(Stated goal) Copy out everything from the line containing "class: Aves" down to the end of the rows, reproducing each line without changes.

(Information provided)
>>
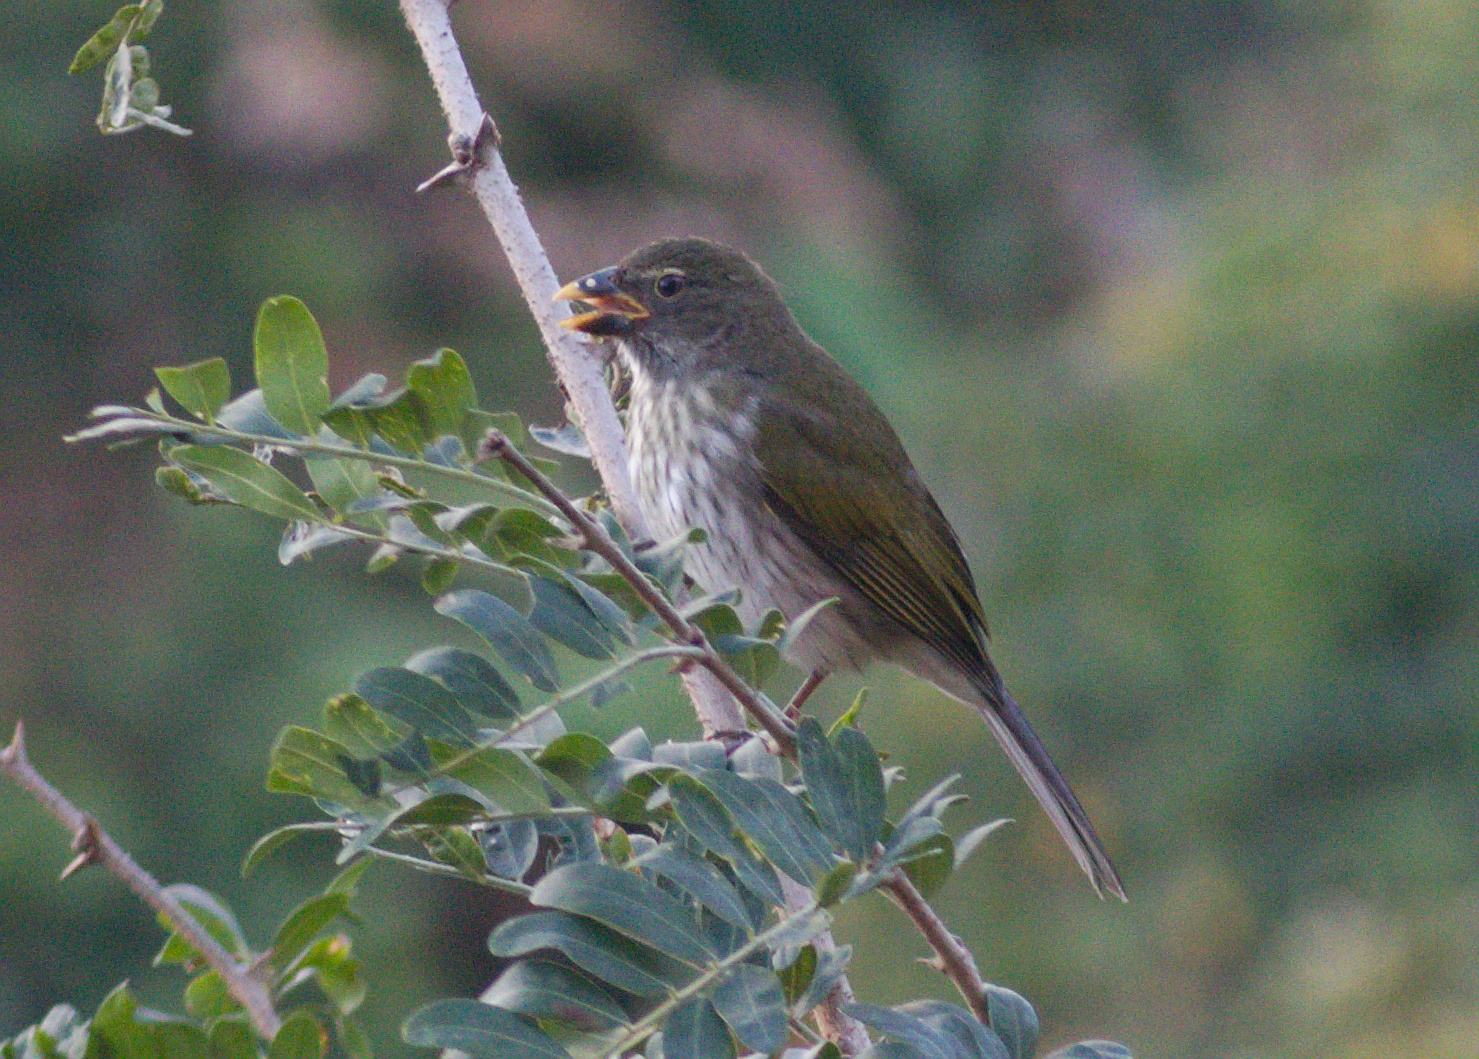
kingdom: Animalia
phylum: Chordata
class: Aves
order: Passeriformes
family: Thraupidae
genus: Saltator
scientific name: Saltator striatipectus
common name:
<<
(Solved exercise)
class: Aves
order: Passeriformes
family: Thraupidae
genus: Saltator
scientific name: Saltator striatipectus
common name:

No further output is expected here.